Collected data entries
..............................

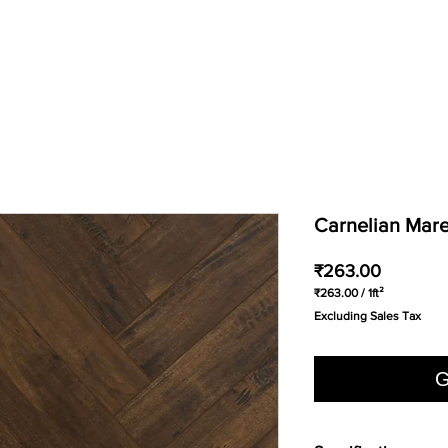
Carnelian Mare
Price
₹263.00
₹263.00
/
1ft²
₹263.00
Excluding Sales Tax
per
1
Square
foot
G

..............................

TASK BRIEF
Copy out the text of the records above word for word, line by line, and leave out the pictures.

RESULT FOR THIS EXERCISE
Carnelian Mare
Price
₹263.00
₹263.00
/
1ft²
₹263.00
Excluding Sales Tax
per
1
Square
foot
G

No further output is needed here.